Suitable dock space in Ramea was limited. A local captain warned against tying SeaHag to a mooring buoy in a narrow fjord since these inlets can create perilous, localized wind patterns in a gale. Instead I headed west 72 miles to Channel-Port aux Basques, a long, uncomfortable day of pounding waves. En route, a porpoise launched within arm’s reach of my open pilot door, met my gaze, and slipped back into the sea—a small, calming encounter amid the rough passage.

Arriving at Channel-Port aux Basques in the evening, I felt exhausted but safe. The next day I took the ferry to Sydney to pick up my truck and trailer and returned to prepare SeaHag for the journey home. A final ferry crossing with the boat in tow began my three-day drive back to New York—bringing SeaHag to shelter and putting distance between us and Hurricane Franklin.

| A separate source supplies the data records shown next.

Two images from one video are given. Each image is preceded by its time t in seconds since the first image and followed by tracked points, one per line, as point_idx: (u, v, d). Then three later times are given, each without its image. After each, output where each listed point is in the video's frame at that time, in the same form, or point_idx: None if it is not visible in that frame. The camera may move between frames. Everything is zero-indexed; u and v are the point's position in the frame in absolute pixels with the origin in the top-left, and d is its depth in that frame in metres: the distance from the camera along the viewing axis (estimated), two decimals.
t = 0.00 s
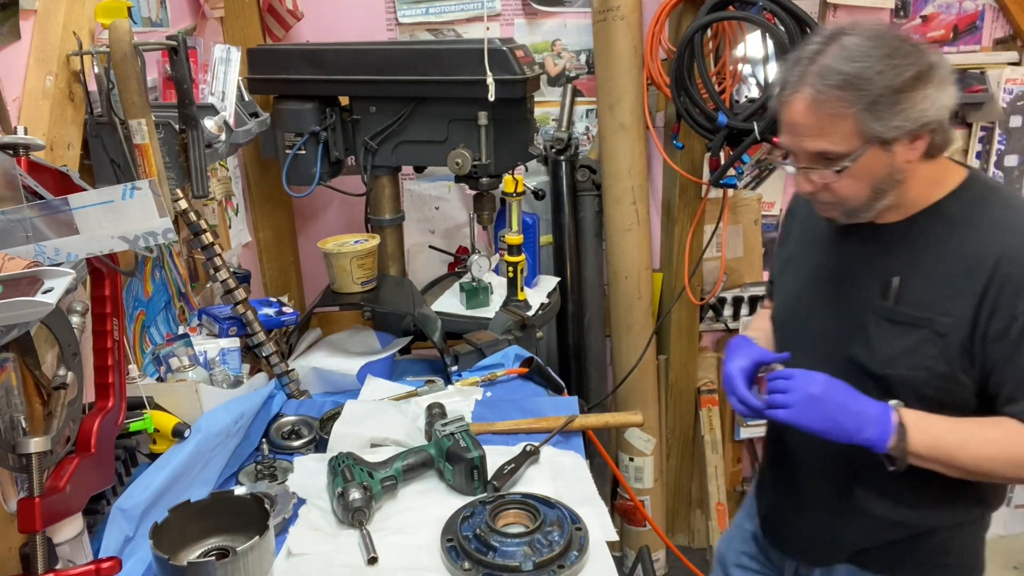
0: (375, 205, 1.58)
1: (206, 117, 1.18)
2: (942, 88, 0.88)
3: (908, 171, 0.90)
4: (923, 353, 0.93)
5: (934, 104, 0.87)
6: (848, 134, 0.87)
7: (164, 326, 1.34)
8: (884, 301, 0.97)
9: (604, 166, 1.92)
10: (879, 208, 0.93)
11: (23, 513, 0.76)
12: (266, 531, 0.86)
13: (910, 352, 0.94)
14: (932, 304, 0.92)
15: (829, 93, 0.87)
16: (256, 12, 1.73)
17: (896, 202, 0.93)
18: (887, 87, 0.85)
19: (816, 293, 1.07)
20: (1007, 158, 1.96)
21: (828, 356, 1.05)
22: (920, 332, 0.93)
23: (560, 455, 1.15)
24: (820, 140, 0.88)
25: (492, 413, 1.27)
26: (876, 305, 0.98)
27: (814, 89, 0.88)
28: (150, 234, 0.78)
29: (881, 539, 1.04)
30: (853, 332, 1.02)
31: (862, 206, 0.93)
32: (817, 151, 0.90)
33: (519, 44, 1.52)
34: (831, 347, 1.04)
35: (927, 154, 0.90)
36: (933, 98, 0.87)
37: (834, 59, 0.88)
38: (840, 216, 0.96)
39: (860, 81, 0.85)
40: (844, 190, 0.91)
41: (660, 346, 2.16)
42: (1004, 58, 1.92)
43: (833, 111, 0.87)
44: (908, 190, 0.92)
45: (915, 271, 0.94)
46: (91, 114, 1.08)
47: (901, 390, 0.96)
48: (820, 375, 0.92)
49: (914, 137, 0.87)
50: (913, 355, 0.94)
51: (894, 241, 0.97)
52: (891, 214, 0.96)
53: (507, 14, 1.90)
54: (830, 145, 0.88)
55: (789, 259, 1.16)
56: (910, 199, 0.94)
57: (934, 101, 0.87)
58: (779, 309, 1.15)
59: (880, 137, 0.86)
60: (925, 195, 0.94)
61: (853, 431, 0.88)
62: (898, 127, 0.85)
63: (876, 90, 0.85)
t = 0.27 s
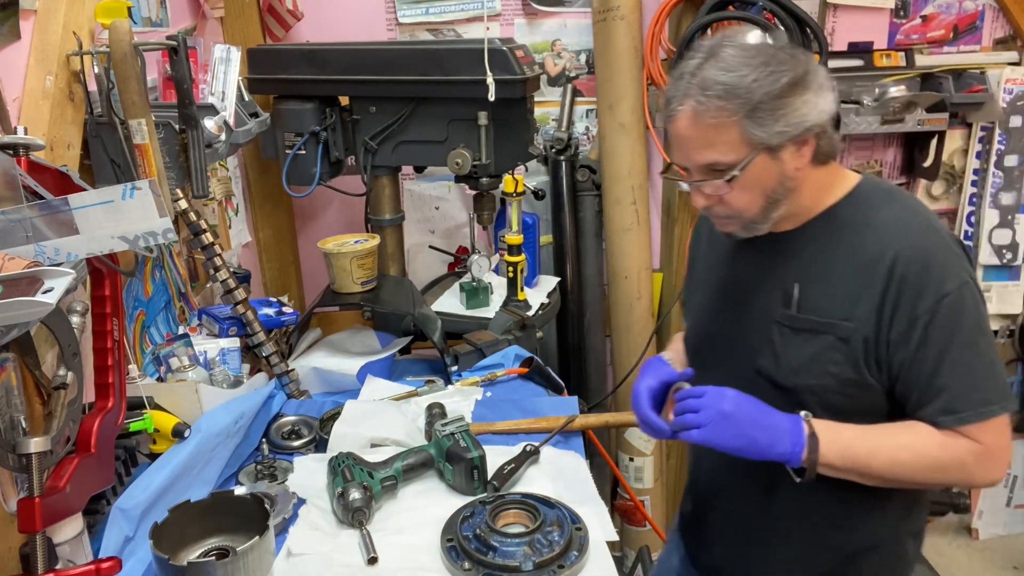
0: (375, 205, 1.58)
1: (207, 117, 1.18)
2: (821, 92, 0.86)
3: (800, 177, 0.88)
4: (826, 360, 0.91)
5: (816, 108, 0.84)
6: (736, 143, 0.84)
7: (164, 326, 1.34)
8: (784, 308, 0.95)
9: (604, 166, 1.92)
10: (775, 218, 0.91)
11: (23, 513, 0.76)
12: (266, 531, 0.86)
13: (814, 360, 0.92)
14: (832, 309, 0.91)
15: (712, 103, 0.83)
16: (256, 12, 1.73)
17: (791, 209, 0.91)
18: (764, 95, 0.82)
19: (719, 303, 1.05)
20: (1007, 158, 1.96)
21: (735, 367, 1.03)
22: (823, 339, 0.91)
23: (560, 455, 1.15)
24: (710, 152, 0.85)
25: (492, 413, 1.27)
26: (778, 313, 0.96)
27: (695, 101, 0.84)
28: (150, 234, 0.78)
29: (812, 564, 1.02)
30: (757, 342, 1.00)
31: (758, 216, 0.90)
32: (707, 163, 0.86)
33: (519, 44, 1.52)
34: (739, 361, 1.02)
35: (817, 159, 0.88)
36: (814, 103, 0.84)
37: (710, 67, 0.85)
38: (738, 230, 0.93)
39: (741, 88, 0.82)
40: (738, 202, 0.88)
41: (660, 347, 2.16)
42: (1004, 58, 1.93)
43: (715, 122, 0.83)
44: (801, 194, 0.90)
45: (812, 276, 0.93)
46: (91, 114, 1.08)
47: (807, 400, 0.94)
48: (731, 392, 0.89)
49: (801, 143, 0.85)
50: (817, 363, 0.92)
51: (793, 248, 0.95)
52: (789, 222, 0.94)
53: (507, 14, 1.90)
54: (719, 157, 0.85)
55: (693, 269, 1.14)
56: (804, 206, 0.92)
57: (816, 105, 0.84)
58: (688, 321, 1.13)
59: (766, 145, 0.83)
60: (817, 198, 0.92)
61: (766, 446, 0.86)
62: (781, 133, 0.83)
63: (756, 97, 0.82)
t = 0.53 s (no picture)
0: (375, 205, 1.58)
1: (207, 117, 1.18)
2: (787, 83, 0.87)
3: (762, 173, 0.89)
4: (791, 365, 0.92)
5: (783, 100, 0.85)
6: (700, 131, 0.83)
7: (164, 326, 1.33)
8: (746, 309, 0.96)
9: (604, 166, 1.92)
10: (737, 215, 0.91)
11: (23, 513, 0.76)
12: (265, 531, 0.86)
13: (778, 365, 0.93)
14: (797, 312, 0.92)
15: (678, 87, 0.82)
16: (256, 12, 1.73)
17: (753, 206, 0.92)
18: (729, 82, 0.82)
19: (676, 301, 1.04)
20: (1007, 158, 1.96)
21: (689, 369, 1.03)
22: (787, 343, 0.92)
23: (560, 455, 1.14)
24: (675, 140, 0.84)
25: (492, 413, 1.27)
26: (738, 315, 0.97)
27: (659, 85, 0.83)
28: (150, 233, 0.77)
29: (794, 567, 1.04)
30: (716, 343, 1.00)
31: (720, 212, 0.90)
32: (669, 152, 0.85)
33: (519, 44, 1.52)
34: (694, 364, 1.02)
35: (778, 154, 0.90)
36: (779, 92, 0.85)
37: (675, 50, 0.84)
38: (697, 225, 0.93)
39: (708, 74, 0.82)
40: (698, 194, 0.88)
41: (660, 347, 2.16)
42: (1004, 58, 1.94)
43: (680, 107, 0.82)
44: (764, 191, 0.91)
45: (775, 278, 0.94)
46: (91, 114, 1.08)
47: (766, 403, 0.95)
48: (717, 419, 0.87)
49: (764, 136, 0.86)
50: (780, 368, 0.92)
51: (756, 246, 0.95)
52: (752, 218, 0.95)
53: (507, 14, 1.90)
54: (683, 145, 0.84)
55: (643, 266, 1.13)
56: (765, 203, 0.93)
57: (783, 96, 0.85)
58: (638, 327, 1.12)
59: (732, 134, 0.83)
60: (778, 199, 0.93)
61: (754, 473, 0.85)
62: (748, 123, 0.83)
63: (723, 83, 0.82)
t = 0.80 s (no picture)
0: (375, 205, 1.58)
1: (207, 117, 1.18)
2: (812, 108, 0.78)
3: (780, 207, 0.82)
4: (797, 422, 0.85)
5: (806, 129, 0.77)
6: (707, 168, 0.77)
7: (164, 326, 1.34)
8: (754, 359, 0.90)
9: (603, 166, 1.92)
10: (750, 252, 0.85)
11: (23, 512, 0.76)
12: (265, 531, 0.86)
13: (784, 421, 0.87)
14: (808, 368, 0.85)
15: (683, 119, 0.75)
16: (256, 12, 1.73)
17: (765, 243, 0.85)
18: (743, 113, 0.74)
19: (681, 341, 0.99)
20: (1007, 159, 1.96)
21: (691, 416, 0.98)
22: (795, 400, 0.86)
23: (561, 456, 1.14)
24: (678, 177, 0.77)
25: (492, 413, 1.27)
26: (745, 365, 0.91)
27: (662, 112, 0.76)
28: (150, 233, 0.77)
29: None
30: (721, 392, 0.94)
31: (730, 250, 0.84)
32: (672, 188, 0.79)
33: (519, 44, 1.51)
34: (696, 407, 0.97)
35: (799, 185, 0.83)
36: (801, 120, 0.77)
37: (683, 72, 0.76)
38: (704, 262, 0.87)
39: (719, 104, 0.74)
40: (707, 233, 0.81)
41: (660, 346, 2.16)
42: (1004, 58, 1.94)
43: (685, 141, 0.75)
44: (781, 226, 0.85)
45: (788, 328, 0.87)
46: (91, 114, 1.08)
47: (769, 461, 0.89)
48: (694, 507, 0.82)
49: (784, 168, 0.79)
50: (786, 425, 0.86)
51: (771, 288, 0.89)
52: (767, 254, 0.88)
53: (507, 14, 1.90)
54: (687, 183, 0.77)
55: (644, 293, 1.06)
56: (783, 239, 0.86)
57: (807, 124, 0.77)
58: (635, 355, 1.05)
59: (745, 170, 0.76)
60: (795, 233, 0.86)
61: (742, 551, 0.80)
62: (763, 159, 0.76)
63: (736, 112, 0.74)
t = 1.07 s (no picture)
0: (375, 205, 1.59)
1: (207, 117, 1.18)
2: (839, 138, 0.70)
3: (804, 248, 0.75)
4: (822, 484, 0.79)
5: (831, 165, 0.70)
6: (712, 217, 0.72)
7: (164, 327, 1.34)
8: (776, 411, 0.83)
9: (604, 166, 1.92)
10: (771, 292, 0.78)
11: (23, 512, 0.76)
12: (265, 531, 0.86)
13: (808, 481, 0.80)
14: (835, 424, 0.78)
15: (683, 163, 0.69)
16: (256, 12, 1.73)
17: (788, 281, 0.79)
18: (753, 155, 0.67)
19: (696, 384, 0.92)
20: (1007, 159, 1.96)
21: (705, 462, 0.92)
22: (820, 460, 0.79)
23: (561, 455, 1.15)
24: (683, 223, 0.73)
25: (492, 413, 1.28)
26: (764, 416, 0.84)
27: (660, 151, 0.70)
28: (150, 233, 0.77)
29: None
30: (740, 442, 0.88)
31: (746, 291, 0.79)
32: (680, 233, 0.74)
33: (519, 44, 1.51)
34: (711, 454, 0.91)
35: (826, 220, 0.76)
36: (825, 153, 0.69)
37: (686, 106, 0.69)
38: (722, 300, 0.82)
39: (723, 147, 0.67)
40: (717, 277, 0.77)
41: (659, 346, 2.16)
42: (1003, 58, 1.94)
43: (687, 186, 0.70)
44: (806, 266, 0.77)
45: (814, 378, 0.80)
46: (91, 115, 1.08)
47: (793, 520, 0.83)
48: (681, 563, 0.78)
49: (807, 208, 0.72)
50: (810, 485, 0.80)
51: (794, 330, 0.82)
52: (790, 291, 0.80)
53: (507, 14, 1.90)
54: (693, 229, 0.73)
55: (659, 320, 1.00)
56: (811, 276, 0.78)
57: (831, 159, 0.70)
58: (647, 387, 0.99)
59: (758, 217, 0.70)
60: (824, 271, 0.78)
61: None
62: (778, 204, 0.69)
63: (745, 154, 0.67)
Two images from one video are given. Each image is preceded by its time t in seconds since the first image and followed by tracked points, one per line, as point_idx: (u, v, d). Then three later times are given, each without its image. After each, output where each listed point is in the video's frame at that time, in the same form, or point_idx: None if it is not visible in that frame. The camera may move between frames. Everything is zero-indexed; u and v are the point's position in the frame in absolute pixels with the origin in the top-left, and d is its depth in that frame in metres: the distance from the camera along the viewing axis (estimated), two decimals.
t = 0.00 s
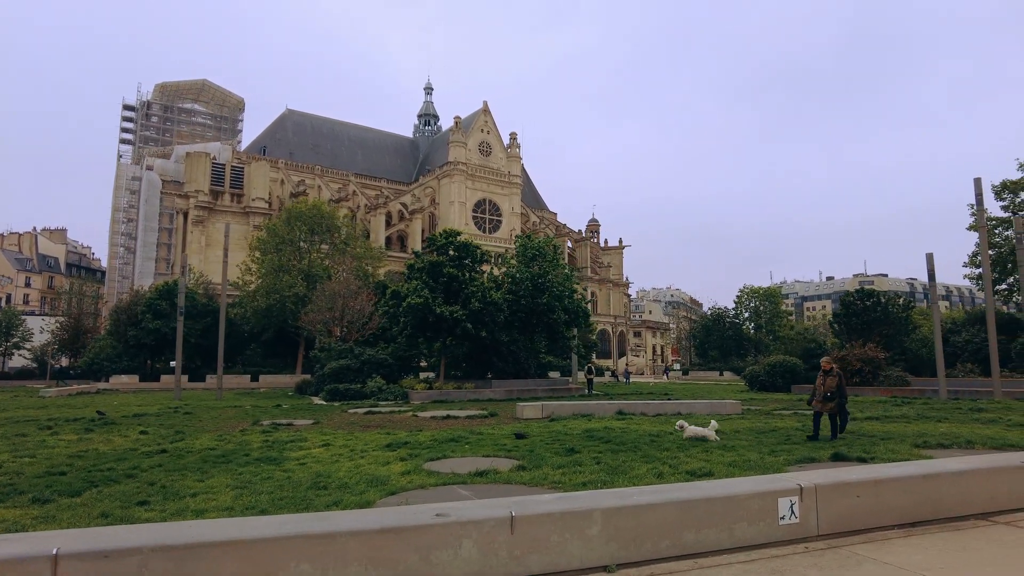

Bill, Dick and Otto completed the crossing and continued on to Baddeck and St. Peter’s. From their account, I was relieved I had chosen differently. I covered roughly 400 miles on this trip and learned a great deal about planning, limits and judgment. The most important lessons were knowing your boat’s capabilities, understanding your own limits as a skipper, and establishing conservative thresholds for wind, waves and fuel reserves before committing to an offshore passage. Those limits made the tough call to turn back much easier.
And was the trip worth it? Absolutely. The fjords, wildlife and quiet outports offered experiences I’ll never forget—along with a valuable lesson in prudent seamanship.